CAIRO, May 3 (RIA Novosti) - An international conference on Iraq adopted an aid for reforms deal with Iraq in the Egyptian resort of Sharm el-Sheikh Thursday.

"The participants unanimously supported the resolution in favor of an international effort to help Iraq out of the crisis," UN Envoy to Iraq Ashraf Kasi said.

Speaking at the final meeting, Iraqi Prime Minister Nuri al-Maliki reassured the conference about Iraqi's intention to honor its commitments under the deal.

The document called International Compact is a five-year action plan for the Iraqi government and its international sponsors to build a united and safe democratic state in exchange for political and economic reforms.

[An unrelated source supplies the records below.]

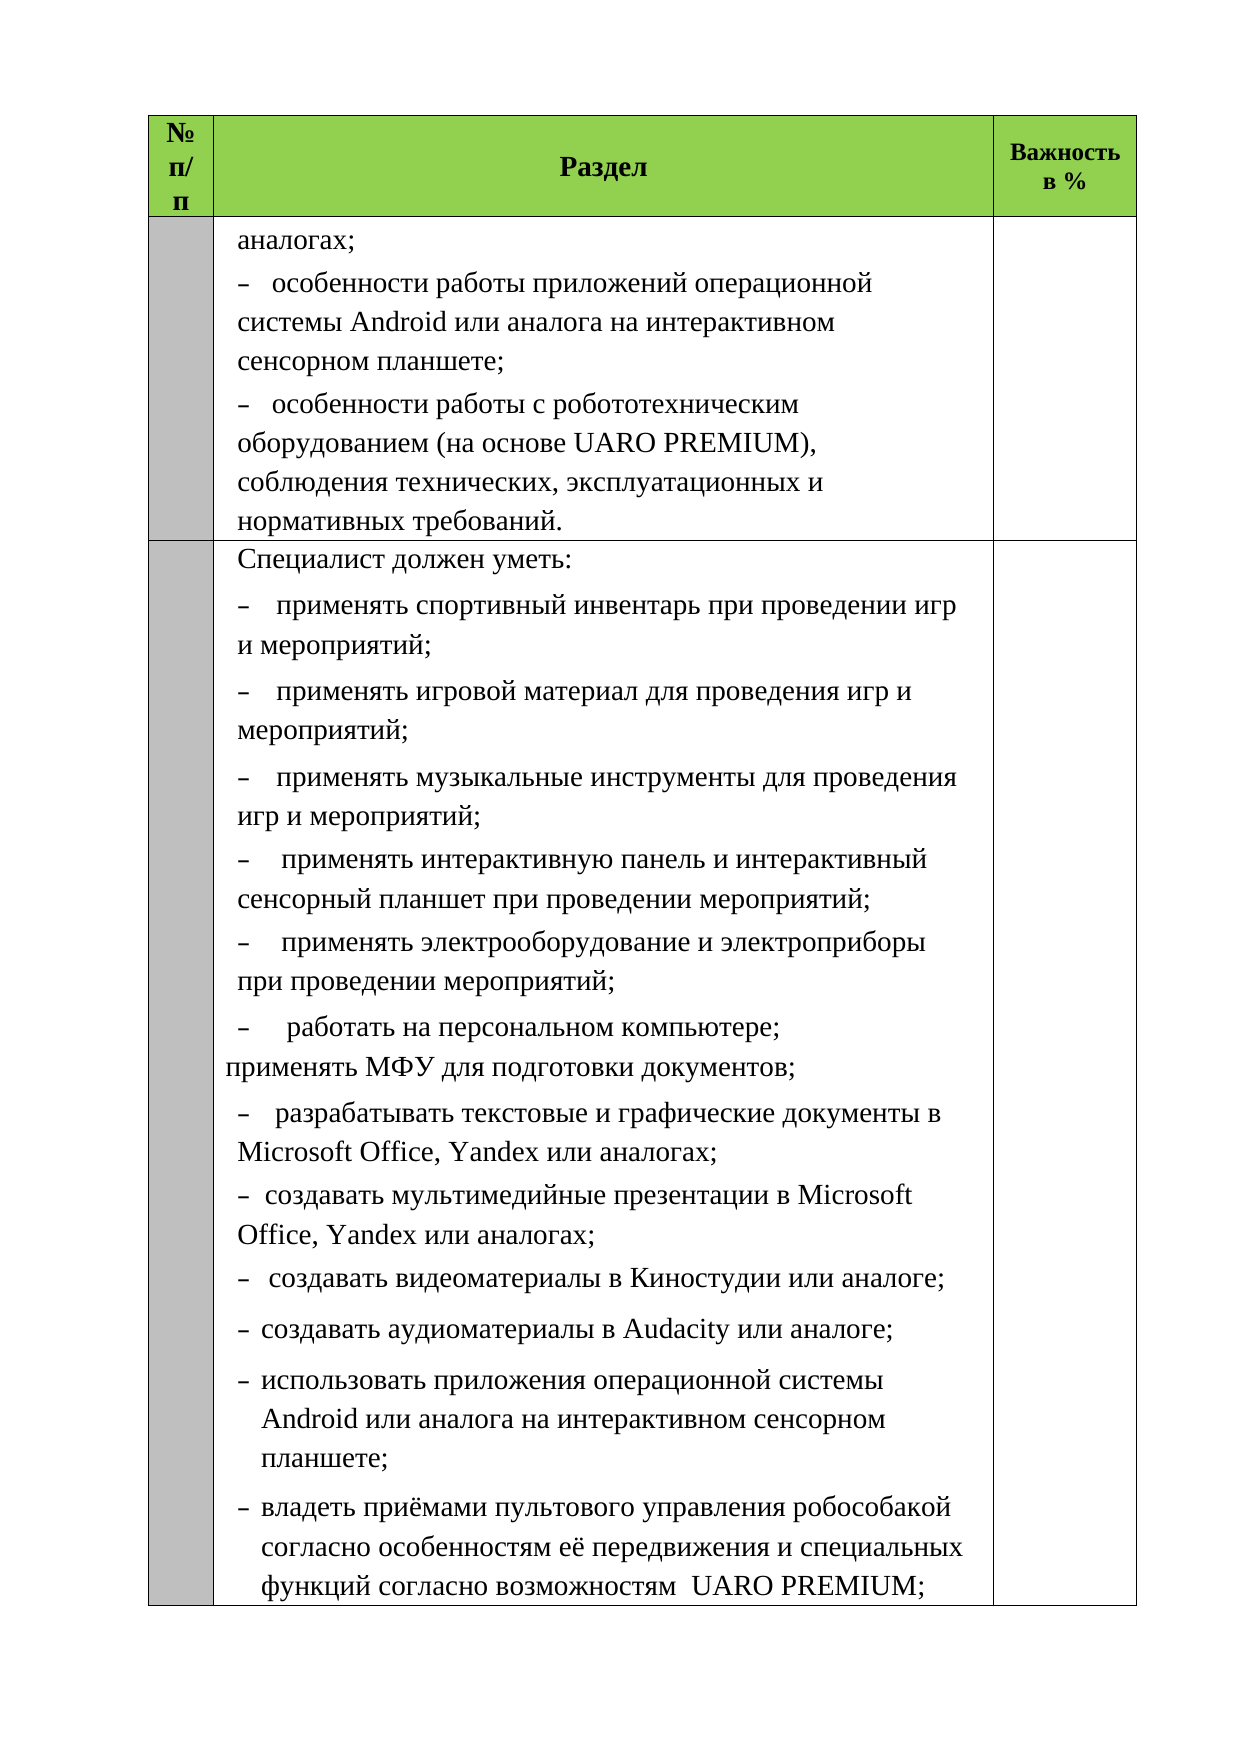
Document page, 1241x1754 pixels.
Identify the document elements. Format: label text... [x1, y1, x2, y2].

table_header Раздел [214, 116, 993, 216]
table_cell [149, 541, 213, 1605]
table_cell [214, 541, 993, 1605]
table_header Важность в % [994, 116, 1136, 216]
table_cell [149, 217, 213, 540]
table_header № п/п [149, 116, 213, 216]
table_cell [214, 217, 993, 540]
table_cell [994, 541, 1136, 1605]
table_cell [994, 217, 1136, 540]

Delegations from 60 countries, most of them represented at foreign ministerial level, are participating.

The UN secretary general, the Arab League head and the EU high representative for foreign policy also took part. Alexander Saltanov, a deputy foreign minister, represented Russia.

"The initiative is aimed at establishing a partnership between the Iraqi government and the international community," The Egyptian foreign ministry spokesman said.

On Wednesday, U.S. President George Bush vetoed a congressional bill linking $124.2 billion in additional military funding to the withdrawal of U.S. troops from Iraq by a deadline of April 1, 2008.

Speaking at the White House during a special televised broadcast, Bush called the congressional bill unacceptable, adding that it was only the second time in six and a half years that he had to use the presidential right to veto.

"Setting a deadline for the withdrawal [of troops] would be setting a date for failure," he said, adding that it would demoralize Iraqis and give a signal to the Middle East that America will not keep its commitments.

At preliminary consultations in Sharm el-Sheikh, the participants of the prospective meeting in Egypt agreed not to include the troop withdrawal into a draft final statement, the Egyptian news agency MENA quoted a high-ranking diplomat as saying Wednesday.

Earlier, an Iraqi government representative said Baghdad is against including the item into the statement because foreign troop withdrawal is only possible after Iraqi security forces are able to take responsibility for law and order.

Egypt, Turkey, Syria, Iran, Saudi Arabia, Kuwait, permanent UN Security Council members and G8 members are expected to attend the ministerial meeting.